• WHAT THE TASK ASKS:
Reproduce the listing with each occurrence of "strawberries" swapped for "berries" and everything else left unchanged. Omit the pictures from your output.

• STORED DATA:
==*==
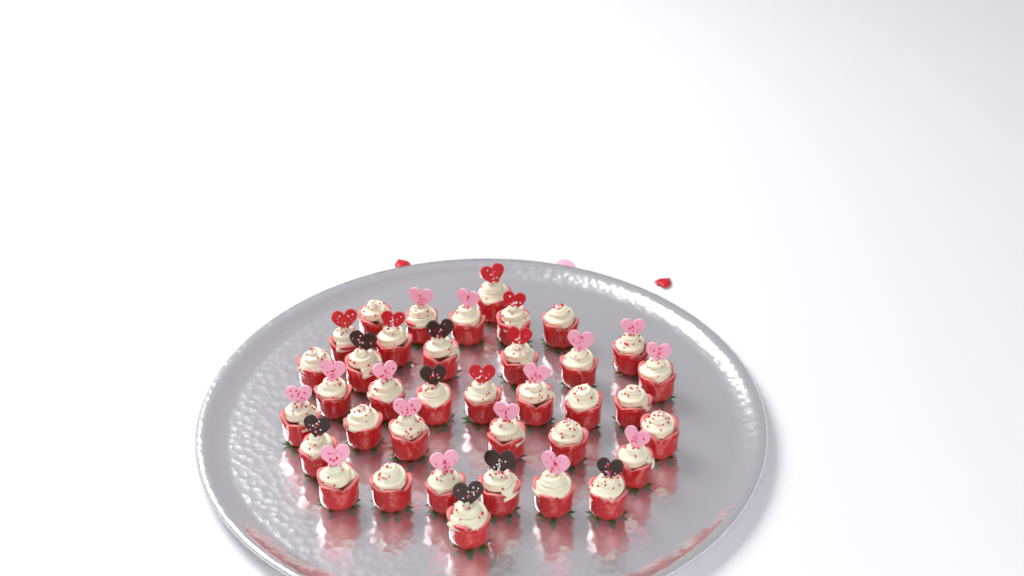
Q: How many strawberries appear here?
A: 37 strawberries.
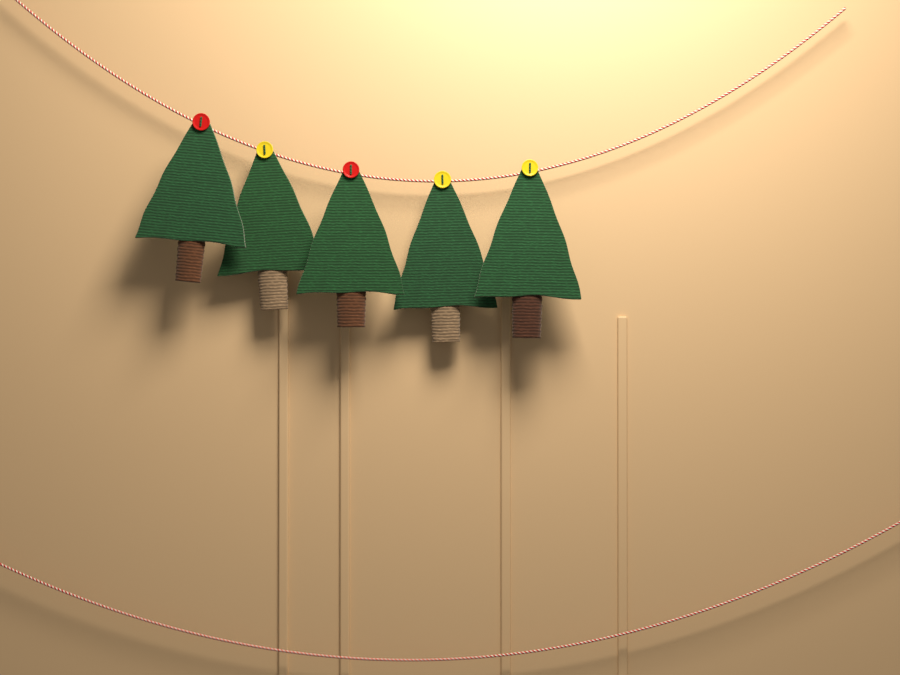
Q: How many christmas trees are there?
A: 5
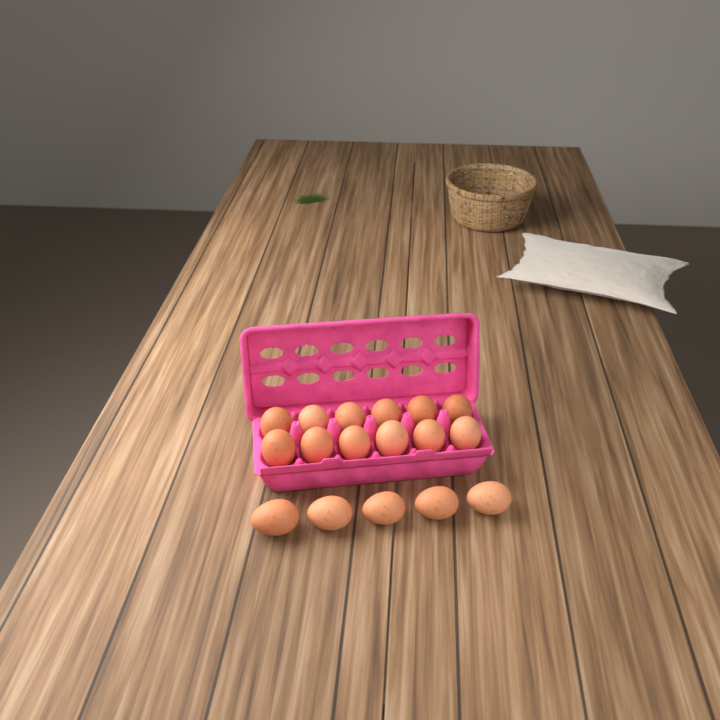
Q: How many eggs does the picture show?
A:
==*==
• FINISHED ANSWER:
Q: How many berries appear here?
A: 37 berries.
Q: How many christmas trees are there?
A: 5
Q: How many eggs does the picture show?
A:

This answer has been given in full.